Aim: Present as a numbered list, skipping any blank lines, the lines from the one containing "phylum: Tracheophyta" through the end of the records, both ends included.
+===+
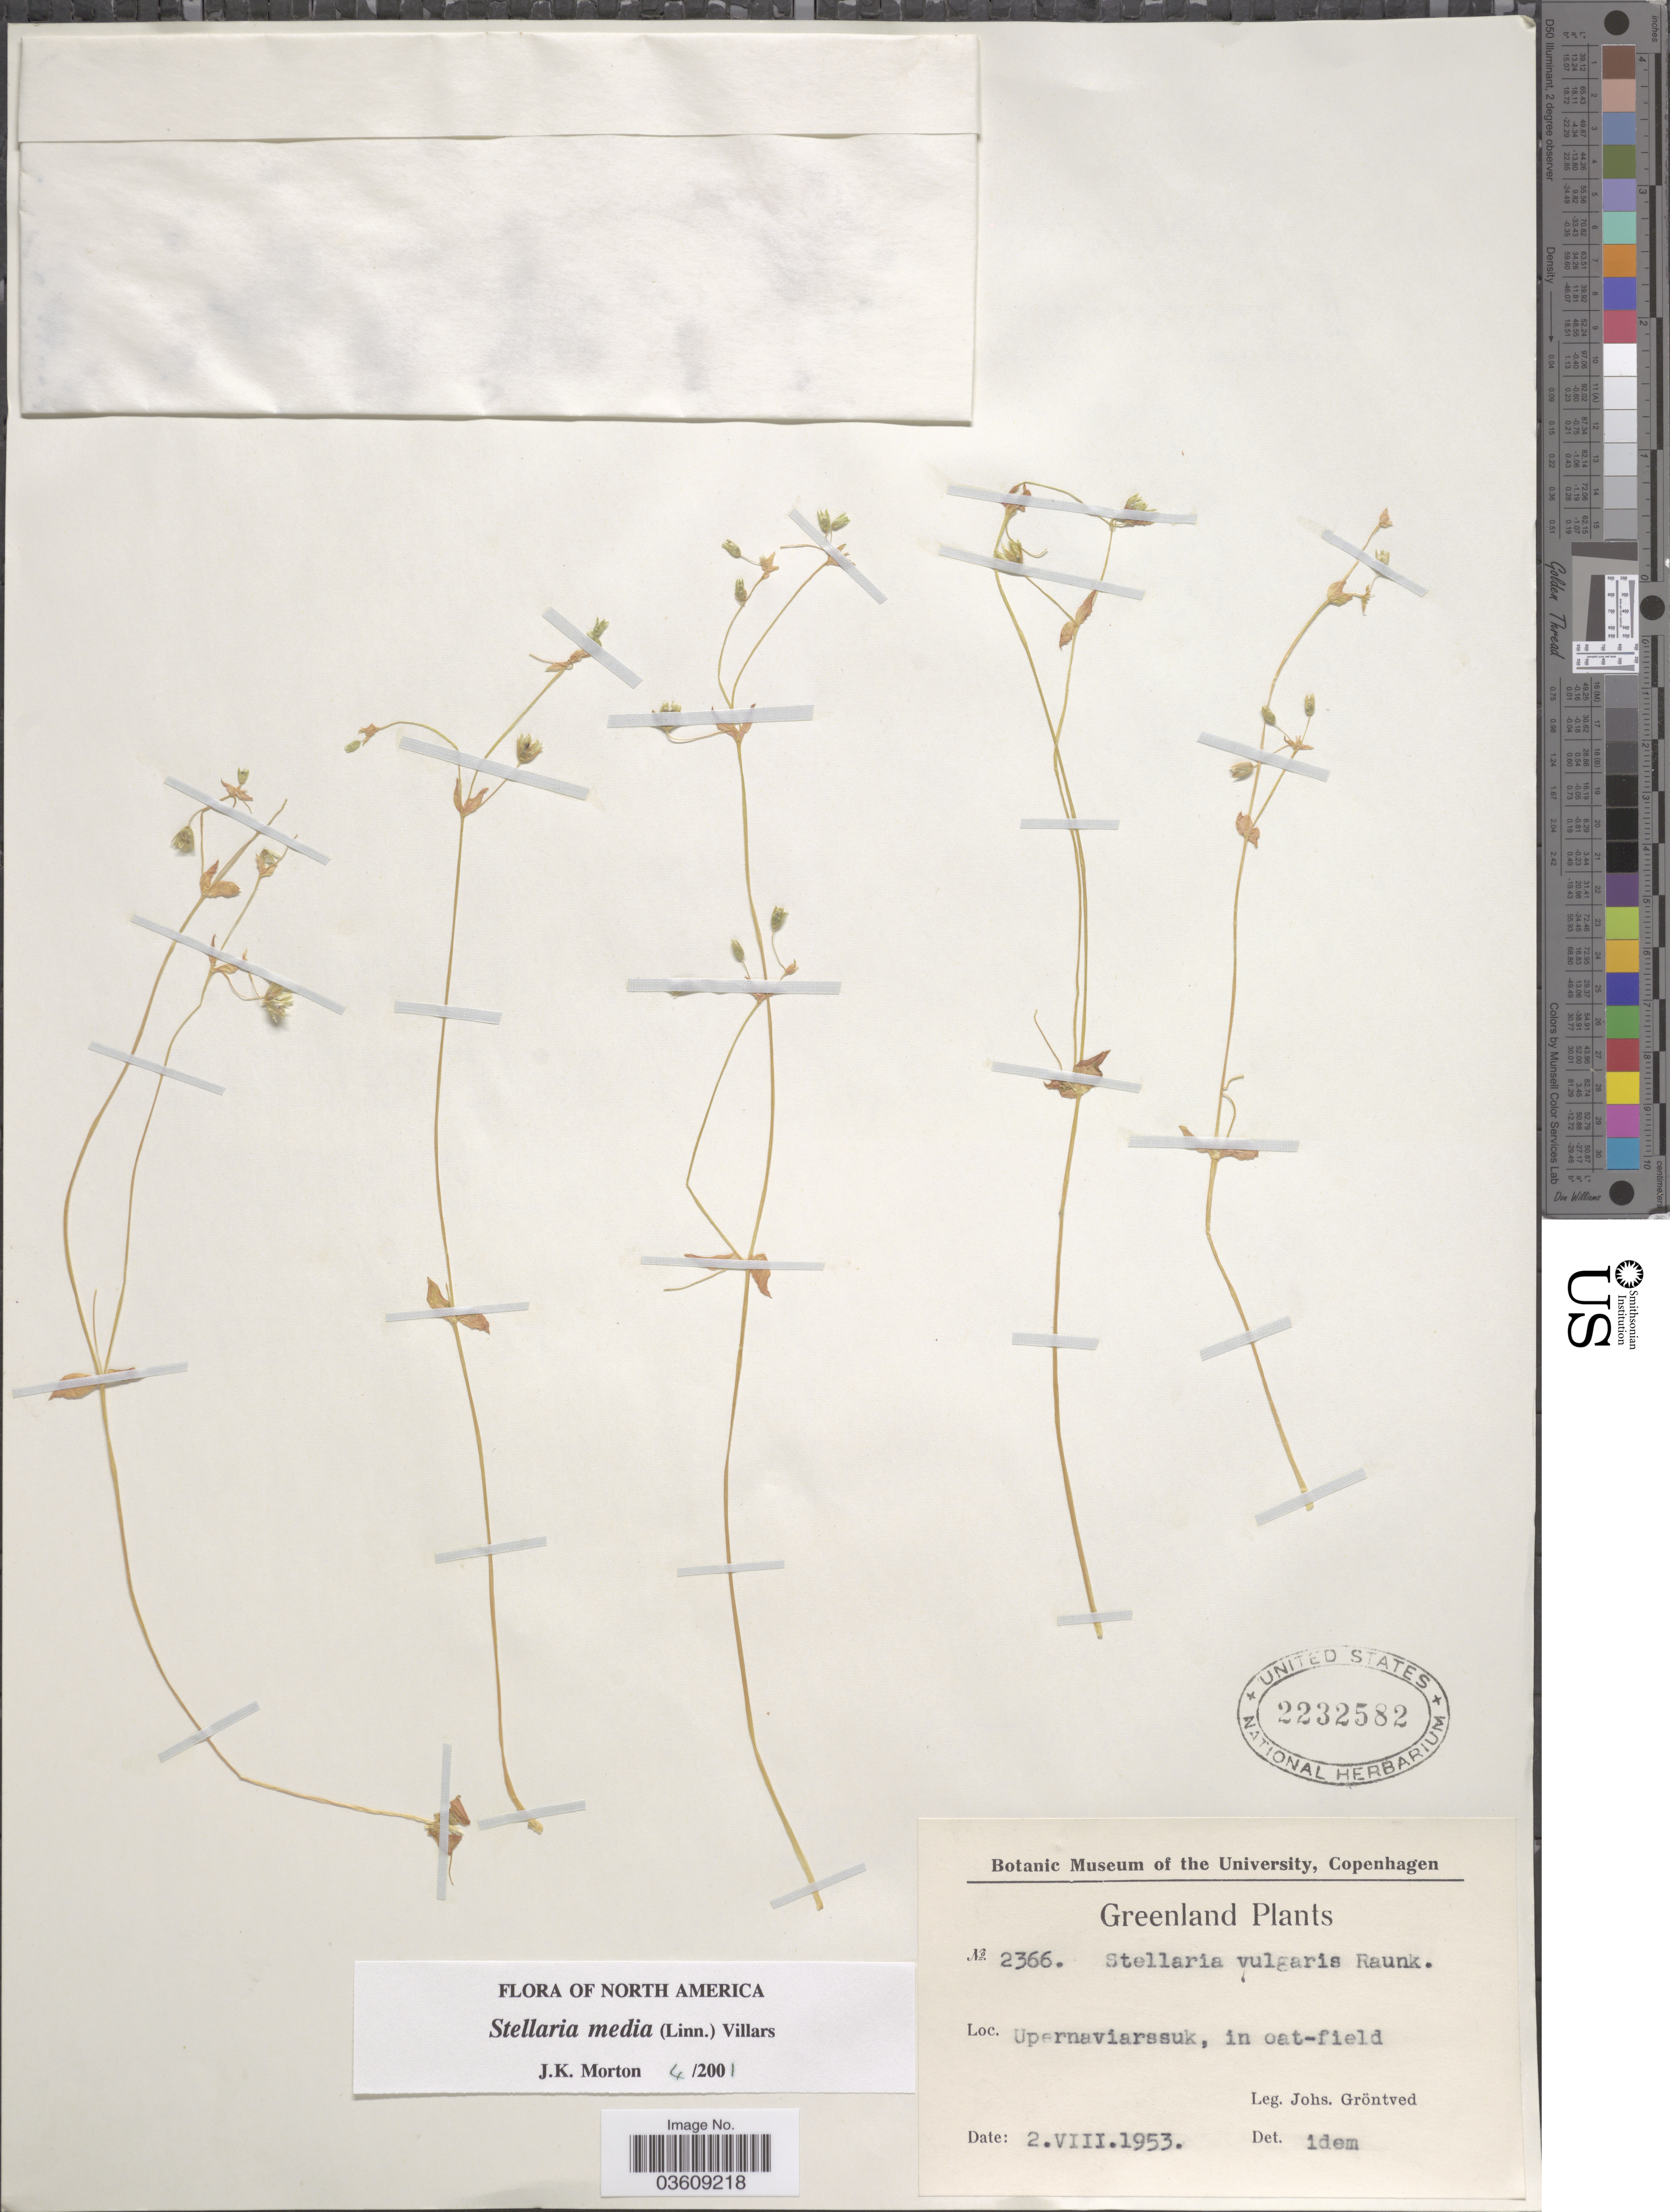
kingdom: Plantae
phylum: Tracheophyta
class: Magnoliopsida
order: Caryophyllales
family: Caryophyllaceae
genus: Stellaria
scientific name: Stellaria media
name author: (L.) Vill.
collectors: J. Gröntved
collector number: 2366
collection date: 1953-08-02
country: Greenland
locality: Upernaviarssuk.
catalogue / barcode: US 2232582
+===+
Solution:
1. phylum: Tracheophyta
2. class: Magnoliopsida
3. order: Caryophyllales
4. family: Caryophyllaceae
5. genus: Stellaria
6. scientific name: Stellaria media
7. name author: (L.) Vill.
8. collectors: J. Gröntved
9. collector number: 2366
10. collection date: 1953-08-02
11. country: Greenland
12. locality: Upernaviarssuk.
13. catalogue / barcode: US 2232582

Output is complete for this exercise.